The artifacts discovered in the building, and around the pyramid were utensils and tools that the Mayan used in their day to day life. The utensils found were collected, labeled and saved in a shed that had been erected nearby.
Maria and I dedicated our time researching in the pyramid, and our work so far had been fascinating. This monument was definitely dedicated to Lord Pascal, the first rulers of the city, and from where his dynasty began and left evidence over the time of the power and wealth they had accumulated.
The temple walls, above the pyramid, were covered with frescos in the basic ochre, white and black colors, presenting scenes of public lives, and hunting scenes of the Lords. Over the opposite wall a fresco showed a port at the foot of the city, where boats were anchored and many people busying around the jetty. Most likely Fisherman Island a few miles away was the main port connecting the city with the rest of the world.
Were those people represented in the mural, those ancient people that first arrived from Atlantis, or were them traders coming from nearby countries and taking their merchandise to the city? It is impossible to confirm it categorically. These are only possibilities, but this is the way we are working things out, we presume till the day we can find the evidence.

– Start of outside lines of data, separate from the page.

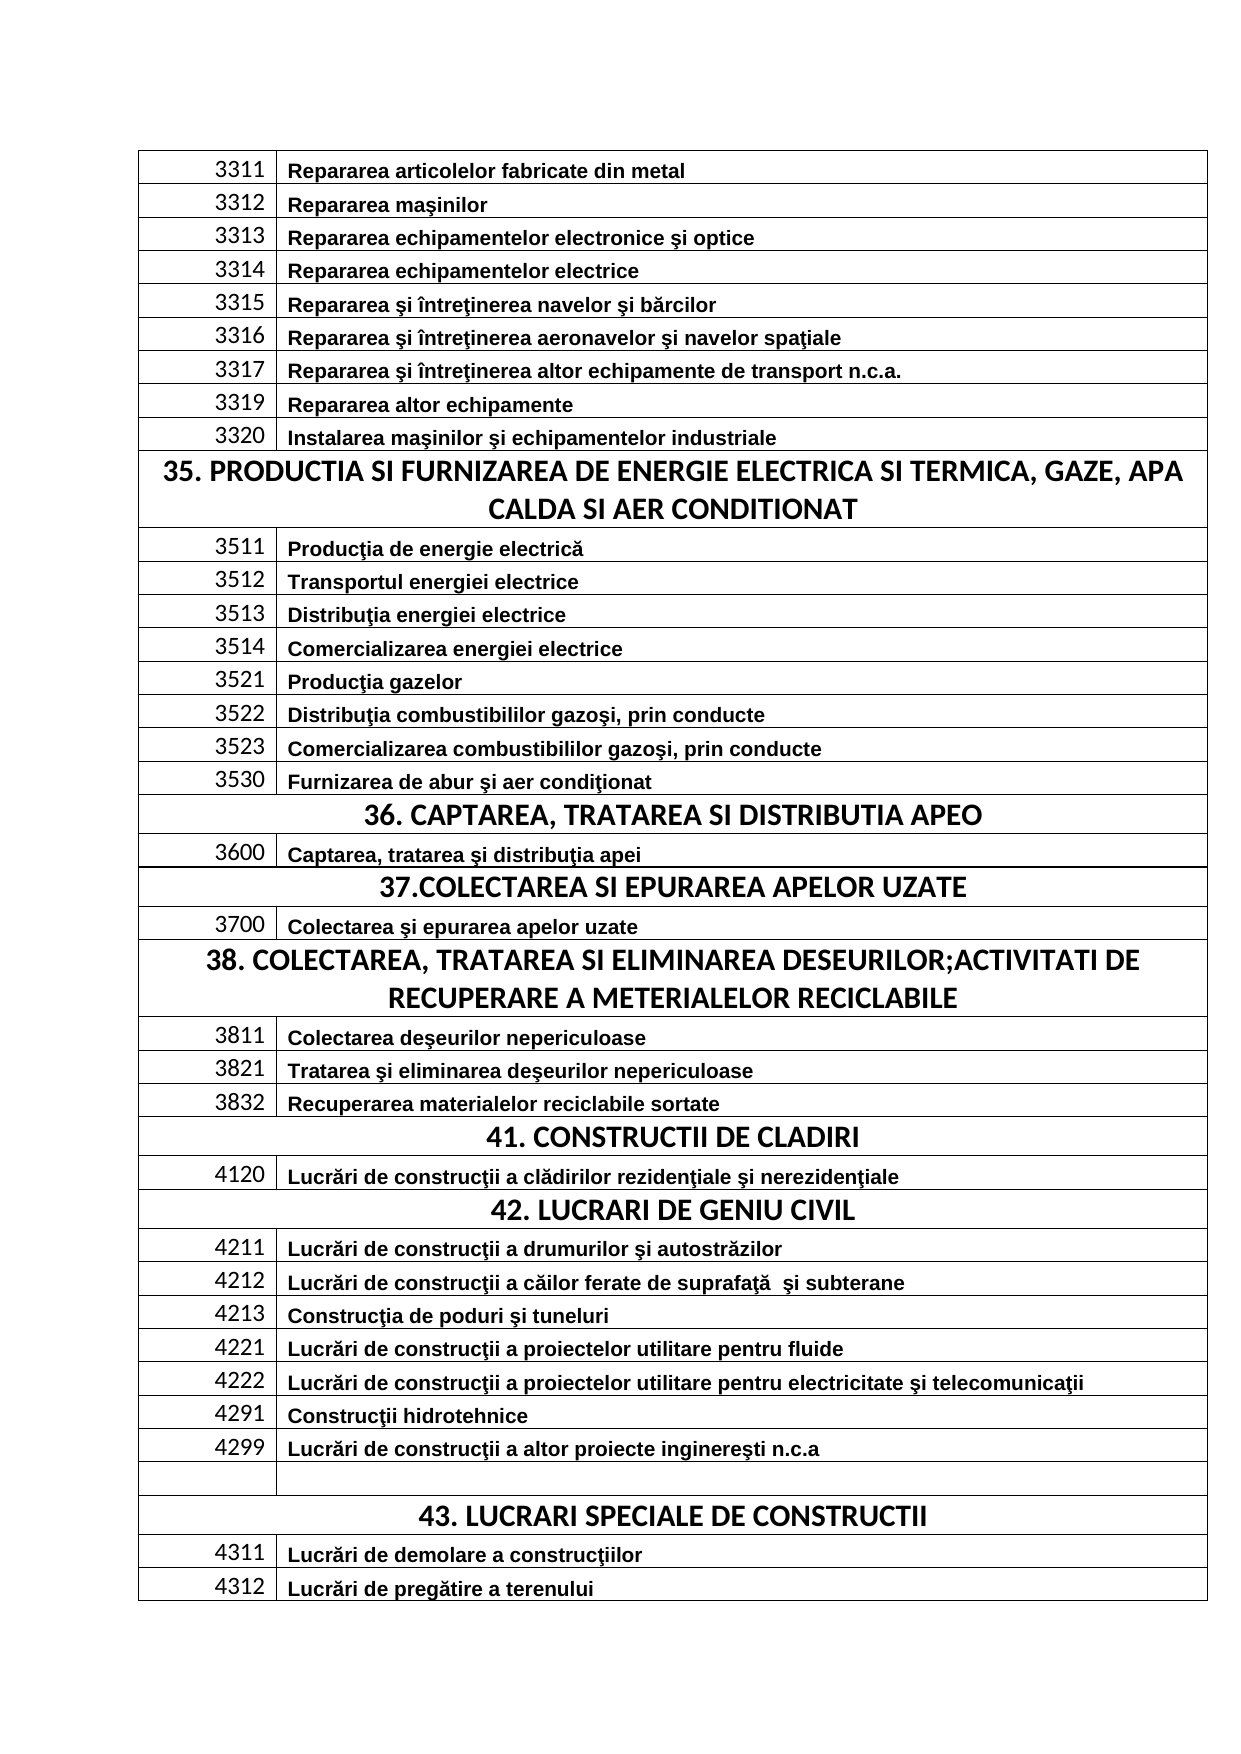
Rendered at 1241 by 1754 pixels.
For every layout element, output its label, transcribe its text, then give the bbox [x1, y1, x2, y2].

table_cell Lucrări de construcţii a clădirilor rezidenţiale şi nerezidenţiale [277, 1156, 1207, 1189]
table_cell Colectarea deşeurilor nepericuloase [277, 1017, 1207, 1049]
table_cell Lucrări de construcţii a proiectelor utilitare pentru fluide [277, 1329, 1207, 1361]
table_cell [277, 1462, 1207, 1494]
table_cell Distribuţia energiei electrice [277, 595, 1207, 627]
table_cell Lucrări de construcţii a proiectelor utilitare pentru electricitate şi telecomunicaţii [277, 1362, 1207, 1394]
table_cell 4213 [139, 1296, 276, 1328]
table_cell 3511 [139, 528, 276, 561]
table_cell Lucrări de construcţii a drumurilor şi autostrăzilor [277, 1229, 1207, 1261]
table_cell Furnizarea de abur şi aer condiţionat [277, 762, 1207, 794]
table_cell 4291 [139, 1396, 276, 1428]
table_cell 3316 [139, 318, 276, 350]
table_cell 4120 [139, 1156, 276, 1189]
table_cell Lucrări de construcţii a altor proiecte inginereşti n.c.a [277, 1429, 1207, 1461]
table_cell 43. LUCRARI SPECIALE DE CONSTRUCTII [139, 1496, 1207, 1534]
table_cell Comercializarea combustibililor gazoşi, prin conducte [277, 728, 1207, 761]
table_cell Lucrări de construcţii a căilor ferate de suprafaţă şi subterane [277, 1262, 1207, 1294]
table_cell 4212 [139, 1262, 276, 1294]
table_cell 42. LUCRARI DE GENIU CIVIL [139, 1190, 1207, 1228]
table_cell 3311 [139, 151, 276, 183]
table_cell Repararea echipamentelor electrice [277, 251, 1207, 283]
table_cell Repararea maşinilor [277, 184, 1207, 217]
table_cell Repararea şi întreţinerea aeronavelor şi navelor spaţiale [277, 318, 1207, 350]
table_cell Recuperarea materialelor reciclabile sortate [277, 1084, 1207, 1116]
table_cell 3312 [139, 184, 276, 217]
table_cell 41. CONSTRUCTII DE CLADIRI [139, 1117, 1207, 1155]
table_cell 38. COLECTAREA, TRATAREA SI ELIMINAREA DESEURILOR;ACTIVITATI DE RECUPERARE A METERIALELOR RECICLABILE [139, 940, 1207, 1016]
table_cell 3317 [139, 351, 276, 383]
table_cell 3315 [139, 284, 276, 317]
table_cell 3512 [139, 562, 276, 594]
table_cell Construcţia de poduri şi tuneluri [277, 1296, 1207, 1328]
table_cell Producţia gazelor [277, 662, 1207, 694]
table_cell Instalarea maşinilor şi echipamentelor industriale [277, 418, 1207, 450]
table_cell Tratarea şi eliminarea deşeurilor nepericuloase [277, 1051, 1207, 1083]
table_cell 3320 [139, 418, 276, 450]
table_cell Colectarea şi epurarea apelor uzate [277, 907, 1207, 939]
table_cell 3513 [139, 595, 276, 627]
table_cell Lucrări de demolare a construcţiilor [277, 1535, 1207, 1567]
table_cell 4299 [139, 1429, 276, 1461]
table_cell Distribuţia combustibililor gazoşi, prin conducte [277, 695, 1207, 727]
table_cell [139, 1462, 276, 1494]
table_cell Repararea echipamentelor electronice şi optice [277, 218, 1207, 250]
table_cell Repararea şi întreţinerea altor echipamente de transport n.c.a. [277, 351, 1207, 383]
table_cell 3522 [139, 695, 276, 727]
table_cell 3514 [139, 628, 276, 661]
table_cell 4211 [139, 1229, 276, 1261]
table_cell 4311 [139, 1535, 276, 1567]
table_cell 3832 [139, 1084, 276, 1116]
table_cell 3521 [139, 662, 276, 694]
table_cell 4312 [139, 1568, 276, 1600]
table_cell 36. CAPTAREA, TRATAREA SI DISTRIBUTIA APEO [139, 795, 1207, 833]
table_cell 3600 [139, 834, 276, 866]
table_cell 4221 [139, 1329, 276, 1361]
table_cell Repararea şi întreţinerea navelor şi bărcilor [277, 284, 1207, 317]
table_cell Construcţii hidrotehnice [277, 1396, 1207, 1428]
table_cell Lucrări de pregătire a terenului [277, 1568, 1207, 1600]
table_cell 3313 [139, 218, 276, 250]
table_cell 37.COLECTAREA SI EPURAREA APELOR UZATE [139, 868, 1207, 906]
table_cell 3314 [139, 251, 276, 283]
table_cell Comercializarea energiei electrice [277, 628, 1207, 661]
table_cell 3700 [139, 907, 276, 939]
table_cell Producţia de energie electrică [277, 528, 1207, 561]
table_cell 3811 [139, 1017, 276, 1049]
table_cell Captarea, tratarea şi distribuţia apei [277, 834, 1207, 866]
table_cell 35. PRODUCTIA SI FURNIZAREA DE ENERGIE ELECTRICA SI TERMICA, GAZE, APA CALDA SI AER CONDITIONAT [139, 451, 1207, 527]
table_cell Transportul energiei electrice [277, 562, 1207, 594]
table_cell 3319 [139, 384, 276, 417]
table_cell 3523 [139, 728, 276, 761]
table_cell 4222 [139, 1362, 276, 1394]
table_cell 3530 [139, 762, 276, 794]
table_cell Repararea altor echipamente [277, 384, 1207, 417]
table_cell Repararea articolelor fabricate din metal [277, 151, 1207, 183]
table_cell 3821 [139, 1051, 276, 1083]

The floor of the temple was made with smooth and well cut stones having at the centre a larger monolithic slab chiseled with bas-reliefs presenting a complexity of sacred images with the sacred serpent, as the major figure with the sun setting over the city. Certainly this was a message left for posterity, to people like me who were anxious to find the secrets of their lives. It could have even been possible they left there a message dictated from their Gods. In front of us there were too many questions marks that were not easy to answer. Everything needed to be analyzed, new evidences were necessary to read that message left engraved on the monolithic slab floor of the temple.
Certainly the pyramid had been built with a specific reason and it was natural to believe that it was an internal chamber enclosing the secrets of the city, but we couldn’t see any evident entrance taking to the internal part of the Pyramid.
There should exist somewhere a secret door leading to some internal chambers, where we could possibly find the archives of the city, their secret history, and the fortunes accumulated in centuries of power and glory. Or was that only the tomb of the Lords that had reigned over the years?
I was frustrated. So many times I had explored with the help of Maria, or alone, each side of the pyramid. I had explored and inspected every single piece of masonry, in search of a possible clue capable of revealing a hidden passage or a corridor. It must be somewhere, cleverly hidden away, the passage taking to a chamber at the centre of the pyramid. They wouldn’t have built such monument only for the pleasure of placing a temple on top, to manifest their glory and grandeurs to the posterity. It should be much more then that.